[EXERCISE INPUT — start]

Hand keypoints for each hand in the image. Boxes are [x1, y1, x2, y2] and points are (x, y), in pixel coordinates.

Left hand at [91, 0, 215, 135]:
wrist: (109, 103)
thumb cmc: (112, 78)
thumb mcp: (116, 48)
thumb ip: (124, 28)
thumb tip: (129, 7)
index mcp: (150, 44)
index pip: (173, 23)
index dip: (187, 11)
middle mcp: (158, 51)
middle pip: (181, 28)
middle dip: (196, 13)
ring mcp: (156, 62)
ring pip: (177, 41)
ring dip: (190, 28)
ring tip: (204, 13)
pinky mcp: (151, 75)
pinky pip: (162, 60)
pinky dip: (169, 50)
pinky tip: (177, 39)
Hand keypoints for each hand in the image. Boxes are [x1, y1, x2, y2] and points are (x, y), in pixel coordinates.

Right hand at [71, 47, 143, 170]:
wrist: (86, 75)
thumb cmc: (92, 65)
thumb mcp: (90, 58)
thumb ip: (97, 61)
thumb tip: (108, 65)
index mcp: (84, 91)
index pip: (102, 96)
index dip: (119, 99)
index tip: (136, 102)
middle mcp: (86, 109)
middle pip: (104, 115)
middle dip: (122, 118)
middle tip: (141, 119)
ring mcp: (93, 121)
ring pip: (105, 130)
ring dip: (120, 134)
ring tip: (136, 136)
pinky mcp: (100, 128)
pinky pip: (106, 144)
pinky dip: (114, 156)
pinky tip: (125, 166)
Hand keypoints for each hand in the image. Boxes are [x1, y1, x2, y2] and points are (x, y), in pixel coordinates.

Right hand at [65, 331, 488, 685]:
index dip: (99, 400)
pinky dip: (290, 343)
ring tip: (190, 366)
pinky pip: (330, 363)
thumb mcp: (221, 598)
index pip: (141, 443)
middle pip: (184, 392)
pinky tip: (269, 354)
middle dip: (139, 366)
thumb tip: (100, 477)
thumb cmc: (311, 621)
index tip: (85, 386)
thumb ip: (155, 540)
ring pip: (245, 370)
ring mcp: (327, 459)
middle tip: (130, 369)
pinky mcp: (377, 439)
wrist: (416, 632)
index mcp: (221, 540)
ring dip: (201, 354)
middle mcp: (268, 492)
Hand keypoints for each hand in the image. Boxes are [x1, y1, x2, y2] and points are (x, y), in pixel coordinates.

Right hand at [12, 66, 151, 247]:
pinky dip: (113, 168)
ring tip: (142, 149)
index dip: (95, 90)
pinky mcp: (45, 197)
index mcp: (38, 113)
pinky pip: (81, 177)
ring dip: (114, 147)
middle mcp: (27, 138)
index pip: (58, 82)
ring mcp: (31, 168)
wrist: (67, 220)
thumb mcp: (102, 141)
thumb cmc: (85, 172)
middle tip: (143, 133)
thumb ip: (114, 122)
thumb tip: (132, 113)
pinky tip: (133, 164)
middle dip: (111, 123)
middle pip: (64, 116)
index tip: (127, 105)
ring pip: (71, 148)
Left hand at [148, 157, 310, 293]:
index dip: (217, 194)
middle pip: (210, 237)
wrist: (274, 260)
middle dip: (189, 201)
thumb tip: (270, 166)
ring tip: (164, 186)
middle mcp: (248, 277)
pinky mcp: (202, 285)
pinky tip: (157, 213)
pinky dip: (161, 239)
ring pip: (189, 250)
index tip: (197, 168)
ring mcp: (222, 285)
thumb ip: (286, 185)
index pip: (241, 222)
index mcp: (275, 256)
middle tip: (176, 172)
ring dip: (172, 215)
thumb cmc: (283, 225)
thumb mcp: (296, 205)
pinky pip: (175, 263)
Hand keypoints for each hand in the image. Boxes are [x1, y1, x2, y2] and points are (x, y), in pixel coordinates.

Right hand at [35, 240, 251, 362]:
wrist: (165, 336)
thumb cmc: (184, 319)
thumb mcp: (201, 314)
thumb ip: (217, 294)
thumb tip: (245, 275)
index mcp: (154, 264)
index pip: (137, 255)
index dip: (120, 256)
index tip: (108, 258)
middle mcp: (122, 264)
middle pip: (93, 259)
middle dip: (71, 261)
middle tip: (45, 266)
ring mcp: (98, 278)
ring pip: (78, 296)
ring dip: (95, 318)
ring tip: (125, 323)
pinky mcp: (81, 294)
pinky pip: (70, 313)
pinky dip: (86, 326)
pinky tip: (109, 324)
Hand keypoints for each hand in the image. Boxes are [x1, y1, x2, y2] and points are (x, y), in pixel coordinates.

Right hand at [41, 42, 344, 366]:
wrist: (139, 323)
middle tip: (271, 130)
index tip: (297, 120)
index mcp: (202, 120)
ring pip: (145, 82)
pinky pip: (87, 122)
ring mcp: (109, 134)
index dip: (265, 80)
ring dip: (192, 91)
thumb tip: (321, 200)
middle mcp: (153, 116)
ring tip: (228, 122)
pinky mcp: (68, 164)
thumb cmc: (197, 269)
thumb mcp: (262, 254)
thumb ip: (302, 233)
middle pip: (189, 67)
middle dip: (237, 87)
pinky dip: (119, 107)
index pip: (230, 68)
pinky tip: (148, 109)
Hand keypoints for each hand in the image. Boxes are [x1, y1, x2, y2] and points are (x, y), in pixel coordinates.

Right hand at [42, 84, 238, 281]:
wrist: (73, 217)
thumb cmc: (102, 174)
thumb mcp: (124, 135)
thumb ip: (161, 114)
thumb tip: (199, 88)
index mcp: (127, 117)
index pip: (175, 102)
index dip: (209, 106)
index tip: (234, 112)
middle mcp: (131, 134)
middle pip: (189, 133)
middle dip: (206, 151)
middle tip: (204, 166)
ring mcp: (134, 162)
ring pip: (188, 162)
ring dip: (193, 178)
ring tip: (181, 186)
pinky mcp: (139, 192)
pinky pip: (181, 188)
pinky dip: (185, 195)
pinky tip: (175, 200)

[EXERCISE INPUT — finish]

YOUR ASSIGNMENT
Repeat, character for character, the lines of the material above from the line with "ring tip: (125, 323)" through the line with "thumb mcp: (262, 254)".

RESPONSE BELOW
ring tip: (125, 323)
pinky mcp: (81, 294)
pinky pip: (70, 313)
pinky dip: (86, 326)
pinky tip: (109, 324)
Hand keypoints for each hand in the image. Boxes are [x1, y1, x2, y2] and points are (x, y), in pixel coordinates.

Right hand at [41, 42, 344, 366]:
wrist: (139, 323)
middle tip: (271, 130)
index tip: (297, 120)
index mcp: (202, 120)
ring pip: (145, 82)
pinky pip: (87, 122)
ring mcp: (109, 134)
index dip: (265, 80)
ring dip: (192, 91)
thumb tip: (321, 200)
middle mcp: (153, 116)
ring tip: (228, 122)
pinky mcp: (68, 164)
thumb cmc: (197, 269)
thumb mcp: (262, 254)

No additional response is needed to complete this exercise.